(Beginning of Dataset records)
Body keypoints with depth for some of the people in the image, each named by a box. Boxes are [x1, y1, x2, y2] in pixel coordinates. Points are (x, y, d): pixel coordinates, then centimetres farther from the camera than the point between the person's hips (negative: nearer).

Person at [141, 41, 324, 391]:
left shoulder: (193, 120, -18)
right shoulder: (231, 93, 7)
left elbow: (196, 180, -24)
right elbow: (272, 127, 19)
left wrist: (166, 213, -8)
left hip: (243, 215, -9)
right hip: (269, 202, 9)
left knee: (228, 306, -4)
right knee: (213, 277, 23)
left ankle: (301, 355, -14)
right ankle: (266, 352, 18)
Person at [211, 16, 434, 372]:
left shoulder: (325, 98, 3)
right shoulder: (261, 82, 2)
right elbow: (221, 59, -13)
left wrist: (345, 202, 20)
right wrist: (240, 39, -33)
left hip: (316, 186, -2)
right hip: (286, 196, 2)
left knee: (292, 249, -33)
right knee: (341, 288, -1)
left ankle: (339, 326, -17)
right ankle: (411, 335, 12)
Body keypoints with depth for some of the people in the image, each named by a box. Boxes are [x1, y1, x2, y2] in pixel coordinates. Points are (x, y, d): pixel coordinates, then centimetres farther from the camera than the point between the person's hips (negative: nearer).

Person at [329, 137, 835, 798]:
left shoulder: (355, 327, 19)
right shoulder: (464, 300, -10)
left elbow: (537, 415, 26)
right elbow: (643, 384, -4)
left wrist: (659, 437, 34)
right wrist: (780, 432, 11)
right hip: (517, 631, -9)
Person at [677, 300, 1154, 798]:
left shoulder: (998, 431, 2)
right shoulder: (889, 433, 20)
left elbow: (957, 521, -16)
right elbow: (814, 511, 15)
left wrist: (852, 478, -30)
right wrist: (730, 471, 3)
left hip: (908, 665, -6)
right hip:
(End of Dataset records)
**Try it:**
Copy out again, word for word, the lines of the entries above, starting at the line that contains "left hip: (243, 215, -9)" and ending with the final line of the entries.

**Exercise result:**
left hip: (243, 215, -9)
right hip: (269, 202, 9)
left knee: (228, 306, -4)
right knee: (213, 277, 23)
left ankle: (301, 355, -14)
right ankle: (266, 352, 18)
Person at [211, 16, 434, 372]:
left shoulder: (325, 98, 3)
right shoulder: (261, 82, 2)
right elbow: (221, 59, -13)
left wrist: (345, 202, 20)
right wrist: (240, 39, -33)
left hip: (316, 186, -2)
right hip: (286, 196, 2)
left knee: (292, 249, -33)
right knee: (341, 288, -1)
left ankle: (339, 326, -17)
right ankle: (411, 335, 12)
Body keypoints with depth for some of the people in the image, each named by a box. Boxes are [x1, y1, x2, y2] in pixel coordinates. Points are (x, y, d): pixel coordinates, then centimetres farther from the camera than the point between the person's hips (negative: nearer).

Person at [329, 137, 835, 798]:
left shoulder: (355, 327, 19)
right shoulder: (464, 300, -10)
left elbow: (537, 415, 26)
right elbow: (643, 384, -4)
left wrist: (659, 437, 34)
right wrist: (780, 432, 11)
right hip: (517, 631, -9)
Person at [677, 300, 1154, 798]:
left shoulder: (998, 431, 2)
right shoulder: (889, 433, 20)
left elbow: (957, 521, -16)
right elbow: (814, 511, 15)
left wrist: (852, 478, -30)
right wrist: (730, 471, 3)
left hip: (908, 665, -6)
right hip:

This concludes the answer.